With the rise of the sharing economy and increasing urbanization, self-storage facilities have become a popular investment option for both individual and institutional investors. However, before investing in self-storage facilities, it is important to do your due diligence and carefully evaluate the fund or syndication you are considering. Here are some key factors to consider before investing passively in self-storage facilities:
Location
The location of the self-storage facility is one of the most important factors to consider before investing. Look for facilities located in areas with high demand for storage space, such as densely populated urban areas or areas with a high concentration of small businesses. Also, consider the proximity of the facility to major highways, transportation hubs, and other key amenities.
Occupancy Rates
Occupancy rates are another important factor to consider when evaluating a self-storage facility. Look for facilities with high occupancy rates, which can indicate strong demand and a healthy market. Ask for historical occupancy rates and projections for future occupancy rates to get a sense of the facility’s long-term potential.
Rent Growth
Rent growth is another key indicator of the health of the self-storage market. Look for facilities with strong rent growth over time, which can be a sign of increasing demand and a tight supply of storage units in the area. Consider both historical rent growth and projections for future rent growth when evaluating a potential investment.
Management Team
The management team of the fund or syndication is another critical factor to consider. Look for experienced professionals with a track record of success in the self-storage industry. Evaluate the team’s experience in acquisitions, operations, and marketing to determine their ability to successfully manage and grow the facility.
Fees And Expenses
Fees and expenses associated with investing in a self-storage fund or syndication can vary widely. Look for a clear and transparent fee structure, and carefully evaluate the costs associated with the investment. Consider both upfront fees, such as acquisition fees, and ongoing expenses, such as property management fees and operating expenses.
Exit Strategy
Finally, consider the exit strategy for the investment. Look for a clear and well-defined exit strategy, which may include a sale of the property, a refinancing, or a buyout of other investors.

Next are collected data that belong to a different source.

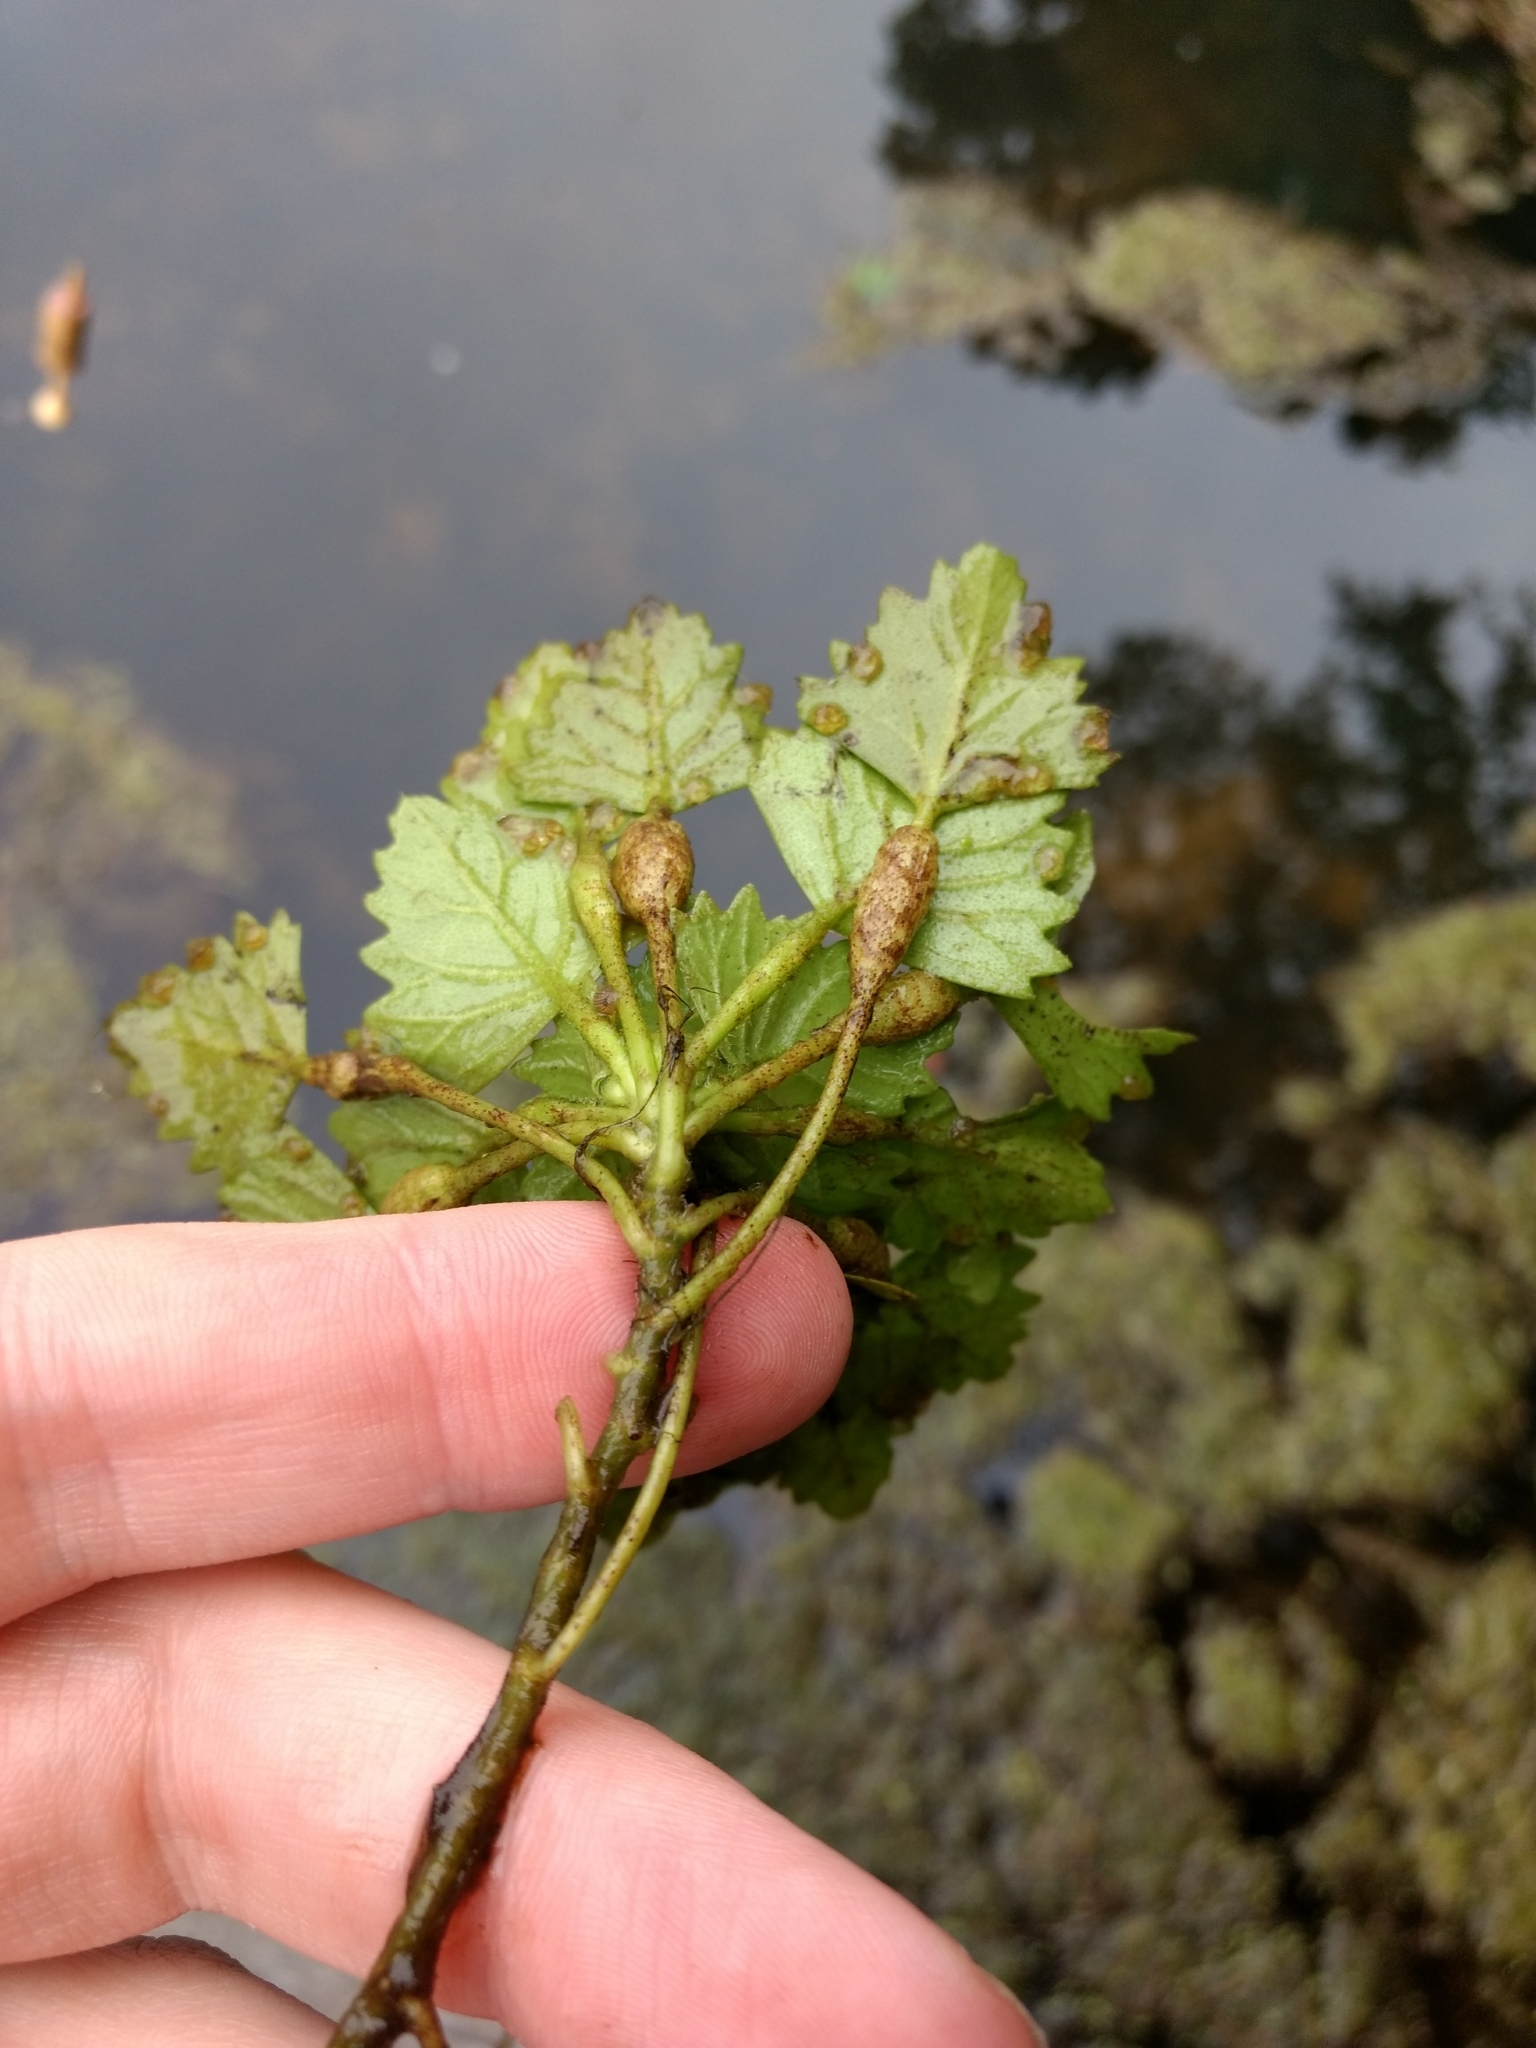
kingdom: Plantae
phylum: Tracheophyta
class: Magnoliopsida
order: Myrtales
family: Lythraceae
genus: Trapa
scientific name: Trapa natans
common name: Water chestnut
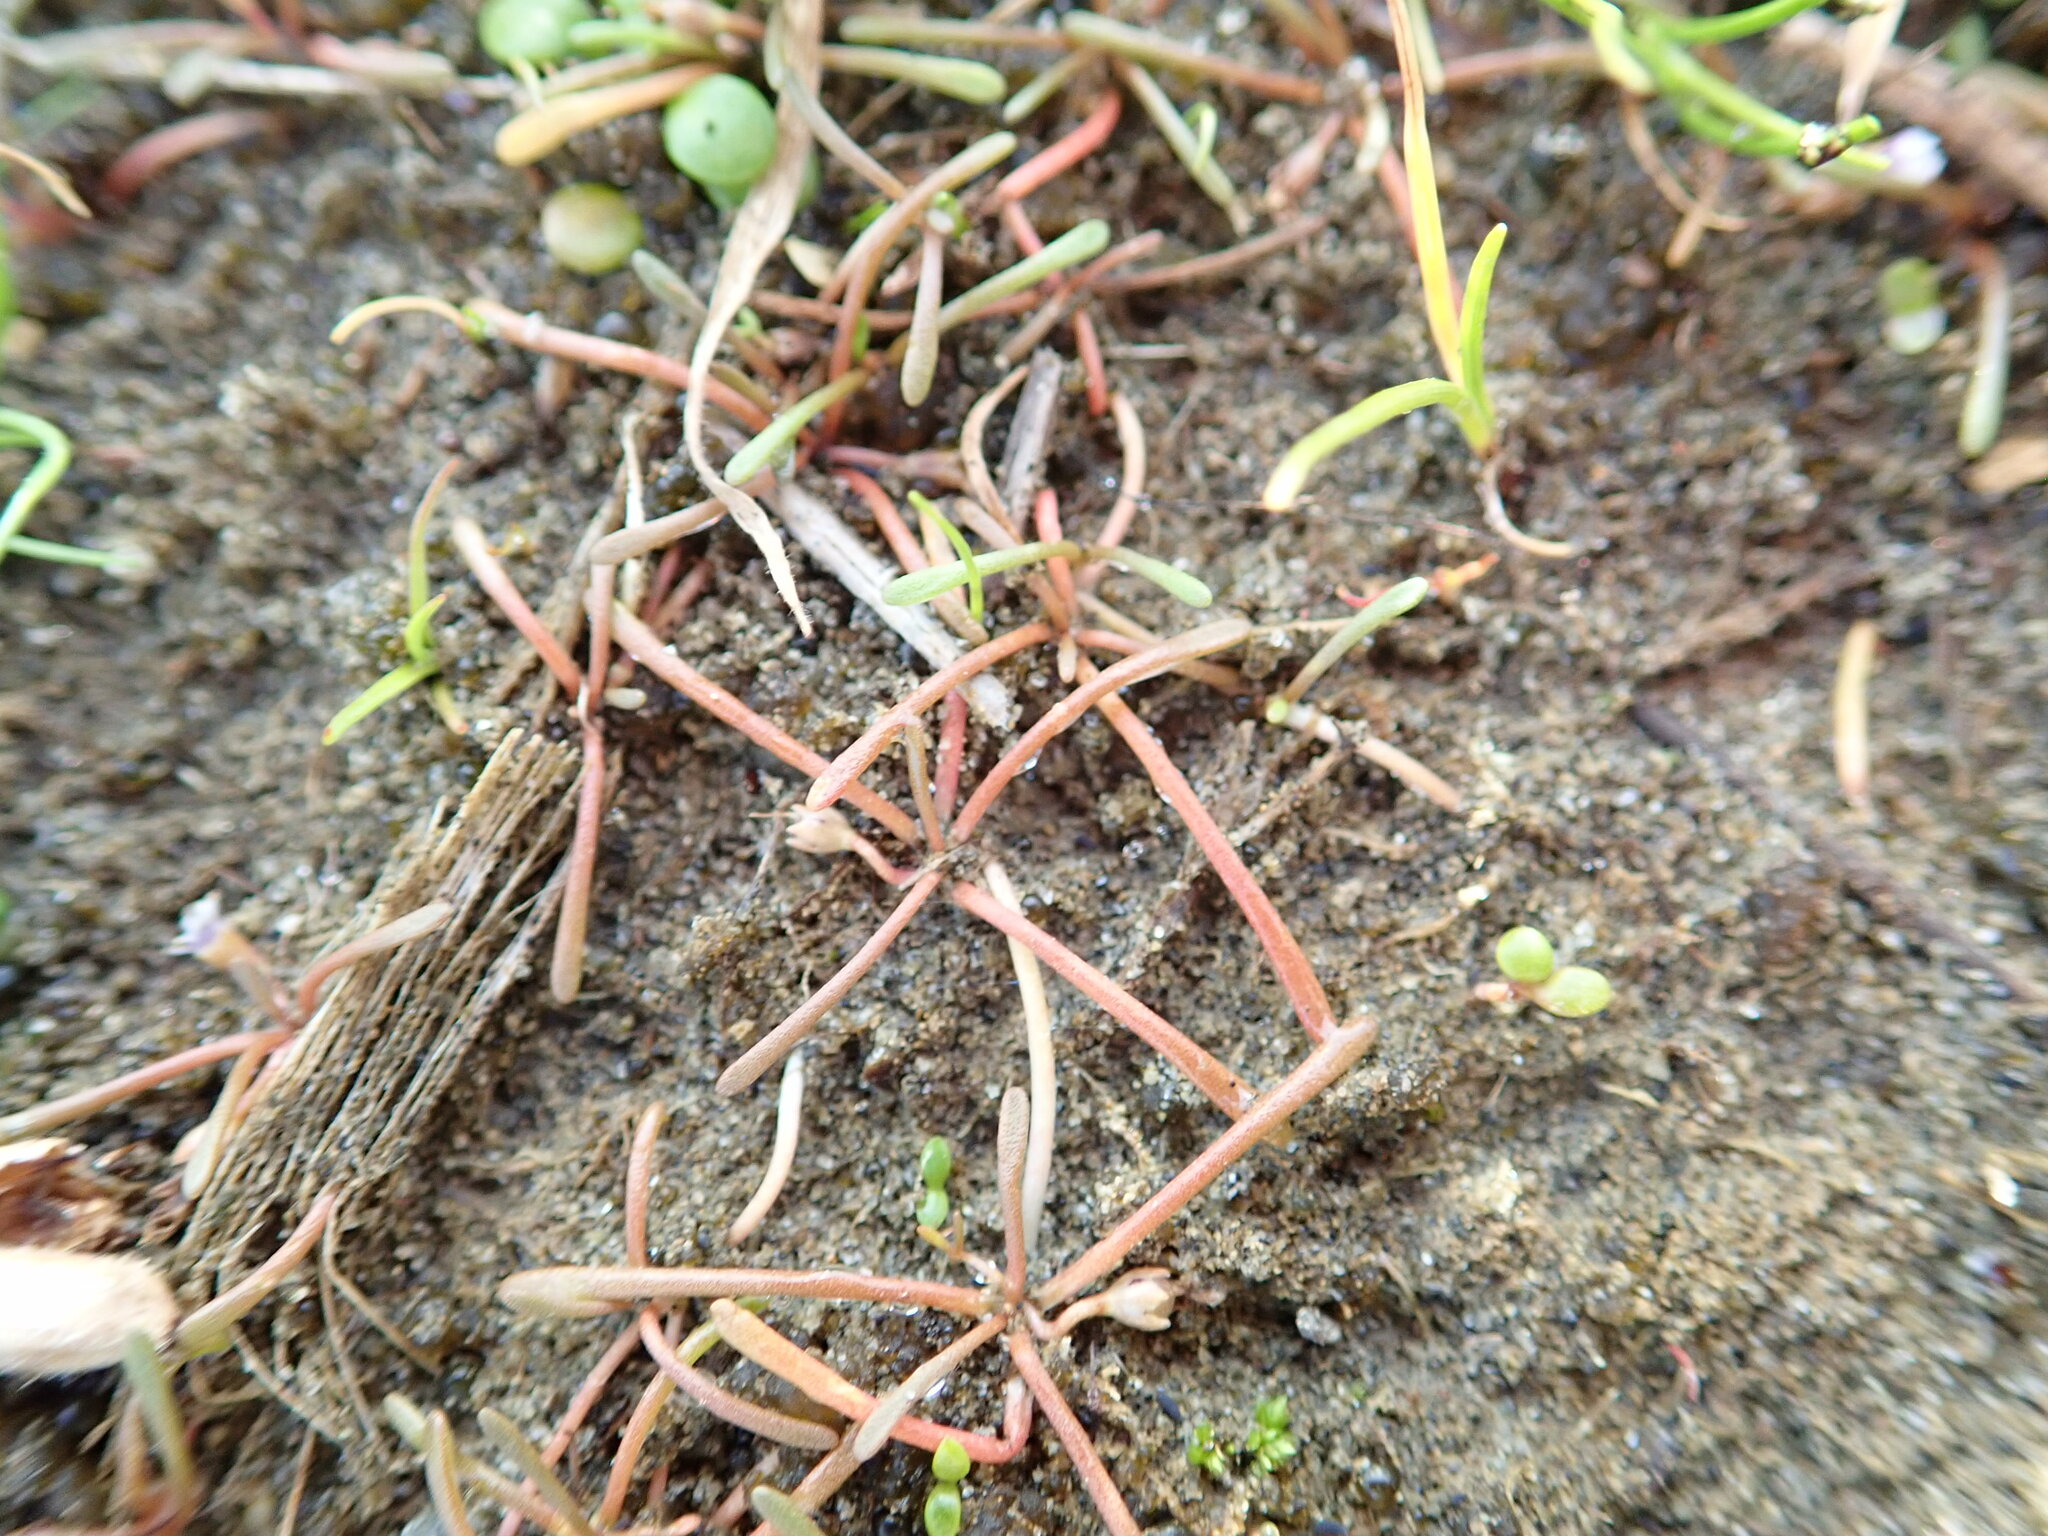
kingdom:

Consider the timeline for the exit strategy, as well as the potential returns and risks associated with the strategy. In conclusion, investing passively in self-storage facilities through a fund or syndication can be a smart way to diversify your investment portfolio. However, it is important to carefully evaluate the investment opportunity and consider key factors such as location, occupancy rates, rent growth, management team, fees and expenses, and exit strategy before making a decision. By doing your due diligence, you can increase your chances of success and minimize your risks when investing in self-storage facilities.